Perjalanan menuju mobil listrik yang benar-benar berkelanjutan masih panjang, menuntut perbaikan di setiap tahap siklus hidupnya.

Mobil listrik (EV) seringkali dipandang sebagai pahlawan dalam perang melawan perubahan iklim, sebuah kunci untuk membersihkan sektor transportasi yang menyumbang emisi signifikan. Pesona utamanya terletak pada janji nol emisi gas buang, menawarkan harapan udara kota yang lebih segar dan jejak karbon yang lebih ringan di jalanan. Namun, di balik citra hijaunya, tersembunyi sebuah pertanyaan kompleks: seberapa ramah lingkungan sesungguhnya mobil listrik jika kita melihat keseluruhan perjalanannya, dari tambang hingga akhir masa pakainya? 

Perjalanan sebuah EV dimulai dengan beban lingkungan yang tak terlihat. Proses produksinya, terutama pembuatan baterai lithium-ion berkapasitas besar, ternyata meninggalkan jejak karbon awal yang cukup besar, sering disebut sebagai “utang karbon”. Faktanya, emisi dari pembuatan baterai saja bisa menyumbang 40% hingga 60% dari total emisi produksi mobil listrik, bahkan bisa setara atau lebih besar dari emisi pembuatan seluruh komponen mobil lainnya. 

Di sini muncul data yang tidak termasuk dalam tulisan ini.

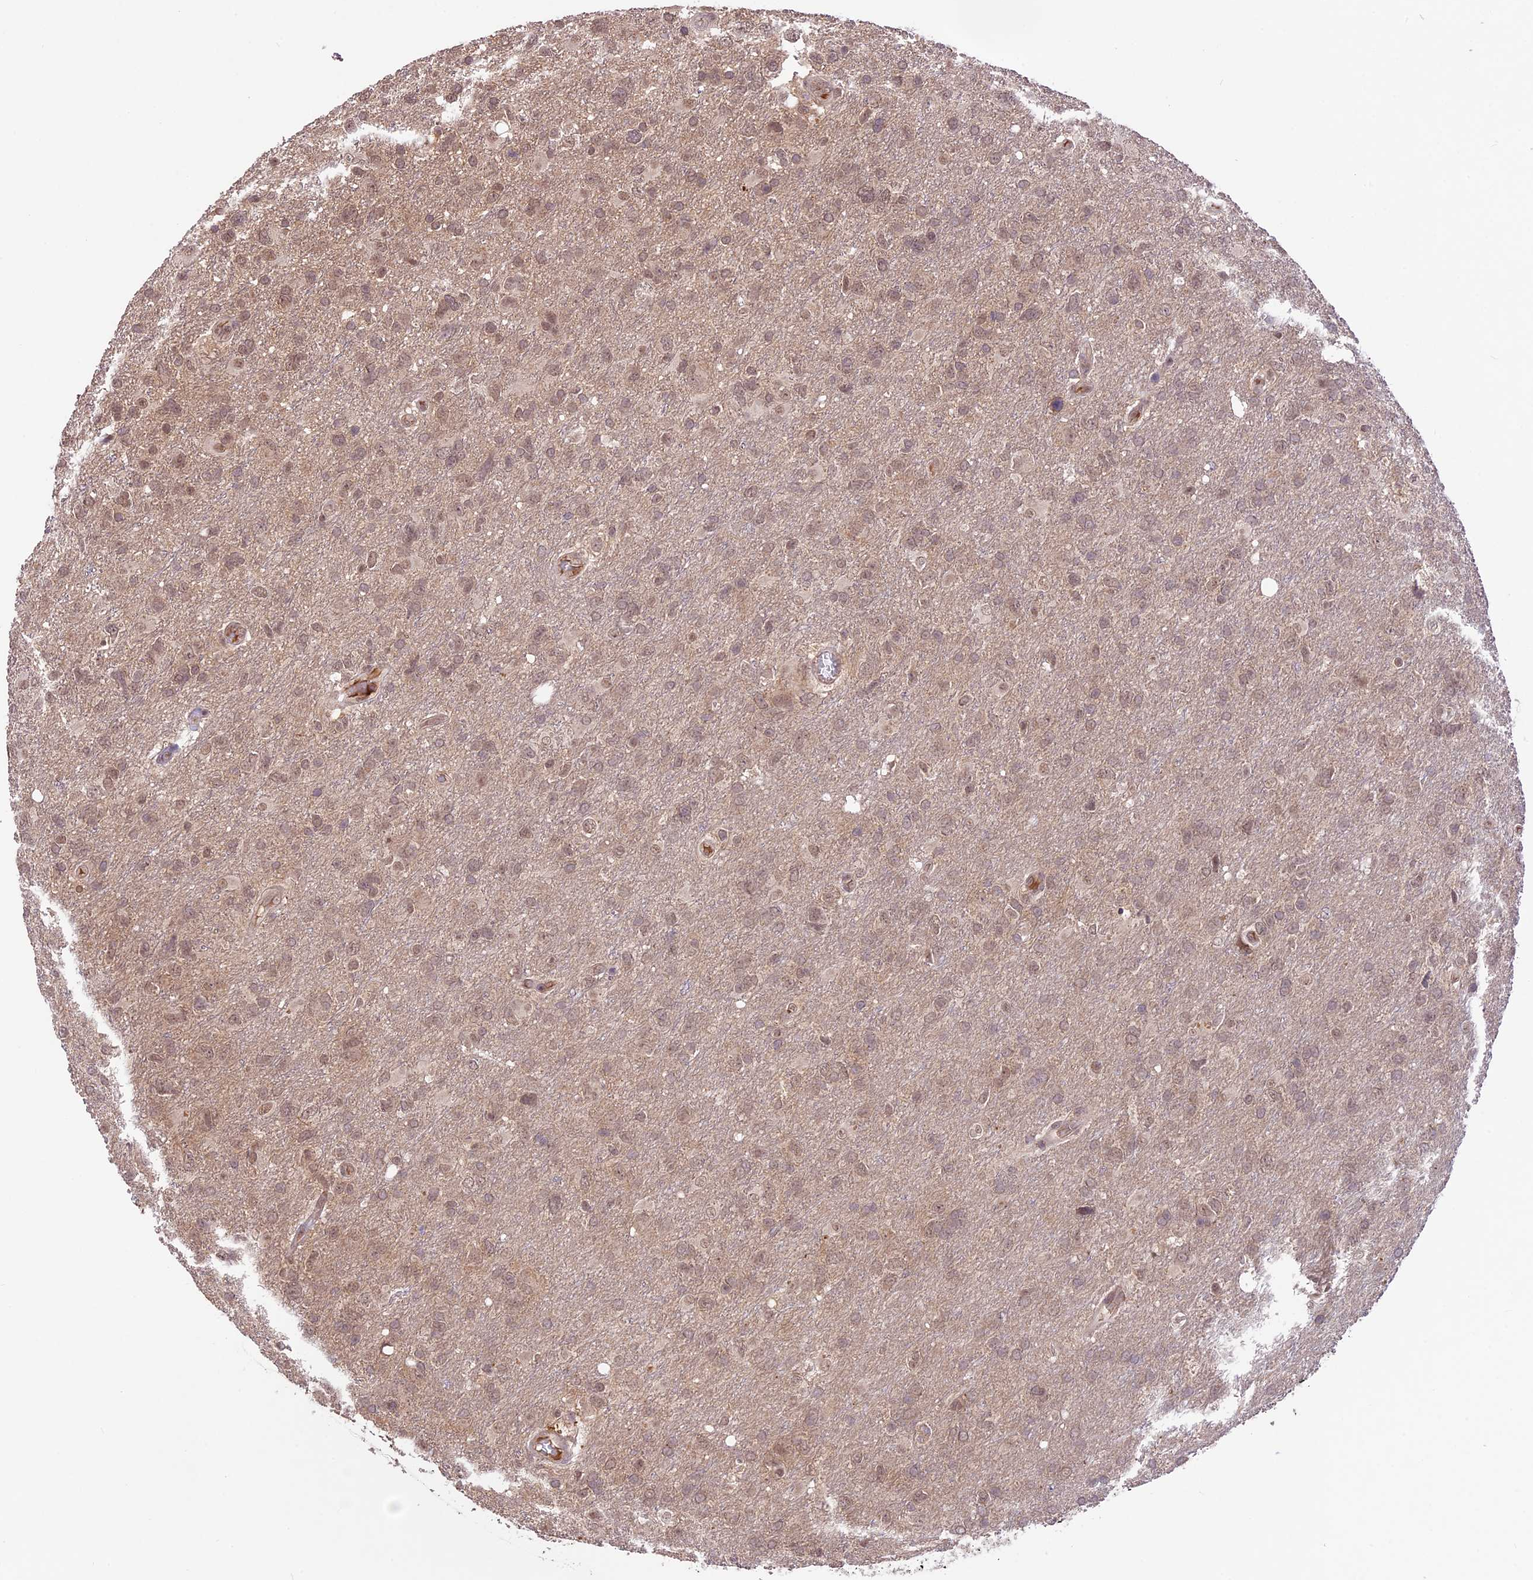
{"staining": {"intensity": "weak", "quantity": "25%-75%", "location": "cytoplasmic/membranous,nuclear"}, "tissue": "glioma", "cell_type": "Tumor cells", "image_type": "cancer", "snomed": [{"axis": "morphology", "description": "Glioma, malignant, High grade"}, {"axis": "topography", "description": "Brain"}], "caption": "Protein expression analysis of glioma demonstrates weak cytoplasmic/membranous and nuclear positivity in approximately 25%-75% of tumor cells.", "gene": "ATP10A", "patient": {"sex": "male", "age": 61}}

Yang Shao-Horn, Profesor Teknik di MIT, menjelaskan salah satu alasannya. “Untuk menyintesis material yang dibutuhkan untuk produksi, diperlukan panas antara 800 hingga 1.000 derajat Celsius—suhu yang hanya dapat dicapai secara hemat biaya dengan membakar bahan bakar fosil, yang kembali menambah emisi CO2,” ungkapnya.

Besarnya “utang” ini sangat bervariasi, tergantung pada sumber energi yang digunakan pabrik—produksi di Tiongkok yang bergantung pada batu bara, misalnya, cenderung menghasilkan emisi lebih tinggi daripada di Eropa dengan energi yang lebih bersih—serta proses penambangan dan pemurnian bahan baku seperti lithium, kobalt, dan nikel.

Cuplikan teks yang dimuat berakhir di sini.